僕は持っているStanley Turrentine作品は、『Blue Hour』(1960年)、『Easy Walker』(1966年)、『Sugar』(1971年)の3枚のみ。あとはAstrud Gilbertoとの共演盤『Gilberto With Turrentine』(1971年)やJimmy Smithのリーダー作『Midnight Special』(1960年)等を通じて、彼の演奏を聴いています。

そんな中から、今回はソウル・ジャズの魅力満載のアルバム『Easy Walker』(1966年)をセレクト。クラブ系のファンからも支持が高いアルバムですよね。

特に、CD化の際にはオリジナル6曲に加え、未CD化のアルバム『Ain't No Way』からの4曲を含む5曲がボーナス・トラックとして収録という嬉しいオマケが付きました。

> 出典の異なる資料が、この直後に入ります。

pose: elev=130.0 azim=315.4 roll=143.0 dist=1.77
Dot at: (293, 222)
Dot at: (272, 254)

メンバーはオリジナルがStanley Turrentine(ts)、McCoy Tyner(p)、Bob Cranshaw(b)、Mickey Roker(ds)という布陣です。ボーナス・トラックのうち、『Ain't No Way』からの4曲はStanley Turrentine(ts)、McCoy Tyner(p)、Gene Taylor(b)、Billy Cobham(ds)、残り1曲がオリジナルの布陣でドラムがMickey RokerからRay Lucasに代わったメンバーです。

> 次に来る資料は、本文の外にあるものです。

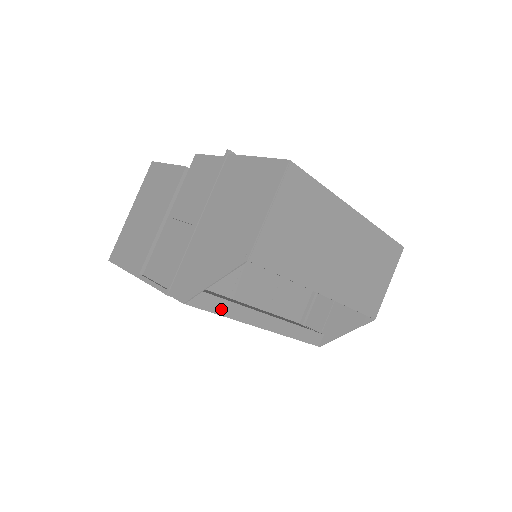
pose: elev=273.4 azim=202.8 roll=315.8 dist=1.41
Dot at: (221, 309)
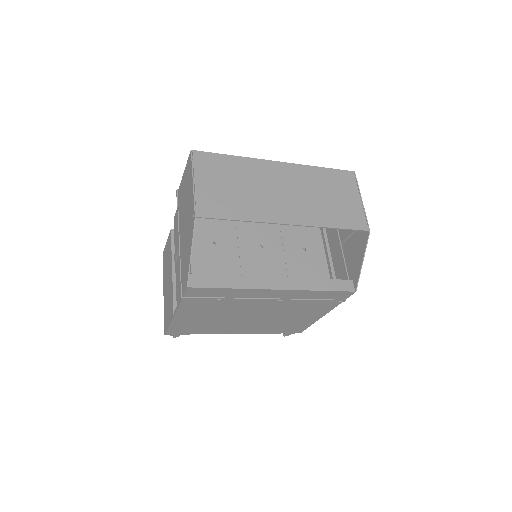
Dot at: (225, 284)
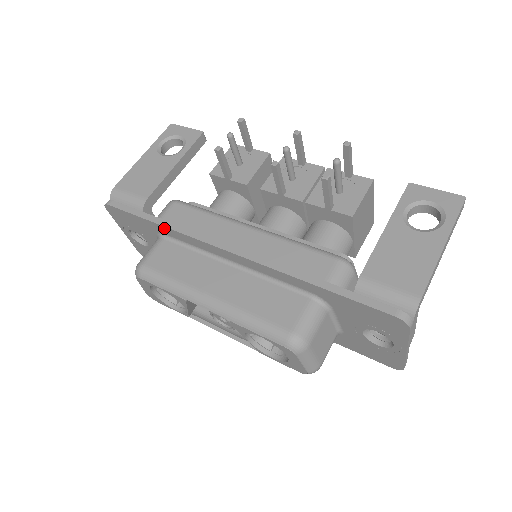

クラブ・ジャズ世代に受け入れられるノリの良い演奏に加えて、バラードの仕上がりもなかなか絶品だと思います。

全曲紹介しときやす。

「Meat Wave」
オリジナル盤ではこの曲がイチオシです。クラブ世代にウケるのも納得のカッチョ良いジャズ・ロック調の作品。Hip-Hopのサンプリング・ネタにも使われています。僕が好きな弾けた俗っぽさに溢れています。

「They All Say I'm the Biggest Fool」
Buddy Johnsonによる1946年のR&Bヒットのカヴァー。「Meat Wave」から一変し、ミッドナイト気分のソウルフルかつムーディーなバラードを聴かせてくれます。Turrentineにはこういった曲がハマりますよね。

「Yours Is My Heart Alone」
Franz Lehar作曲のスタンダード。リラックス・モードの軽快な演奏が楽しめるスウィンギーな仕上がり。McCoy Tynerの軽やかなタッチが印象的ですね。

「Easy Walker」
タイトル曲はジャズ・ピアニストBilly Taylorの作品。タイトルの通り、ファンキー・テイストのミドル・テンポの演奏はタイトル通りウォーキングしているようですね。

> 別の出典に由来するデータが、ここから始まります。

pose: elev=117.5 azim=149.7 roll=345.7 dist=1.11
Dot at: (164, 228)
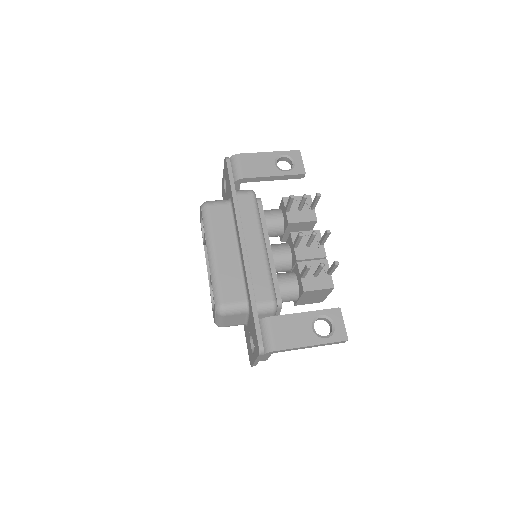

「What the World Needs Now」
Jackie De ShannonやMichele LeeのヒットやDionne Warwickのカヴァーで知られているお馴染みHal David/Burt Bacharach作品です(邦題「世界は愛を求めている」)。原曲の良さも手伝ってか、ポップかつメロウな演奏がグッドです。僕のような永遠のジャズ初心者にはピッタリですね。

「Alone Together」
1932年のミユージカル『Flying Colors』の挿入歌(Arthur Schwartz/Howard Dietz作品)だったお馴染みのスタンダードです。本ブログではDinah Washingtonのカヴァーを以前に紹介しました。ここではミドル・テンポの小粋な仕上がりで聴かせてくれます。

ここまでがオリジナル盤の6曲です。

「A Foggy Day」
ここからがボーナス・トラック。この曲は1937年のミュージカル映画『A damsel in distress』のために書かれたGershwin兄弟作品です。本曲はボーナス・トラックで唯一『Ain't No Way』以外のものです(1967年録音)。

「Stan's Shuffle」
「Intermission Walk」
この2曲は前者がTurrentineのオリジナル、後者が兄Tommy Turrentineの作品です。共にリラックス・ムードの演奏を聴かせてくれます。

「Watch What Happens」
ボーナス・トラックの目玉1曲目はMichel Legrand作品です。映画『The Umbrellas of Cherbourg(シェルブールの雨傘)』でお馴染みの曲ですね。ロマンティック・ムード満点の演奏を聴かせてくれます。いやぁ、聴けば聴くほどいいですねぇ。Turrentineらしくないリリカルな演奏が魅力かもしれません(笑)

「Wave」
ボーナス・トラックの目玉2曲目はボサノヴァの巨人Antonio Carlos Jobimの超有名曲です。クラブ・ジャズ好きの方は歓喜する1曲なのでは?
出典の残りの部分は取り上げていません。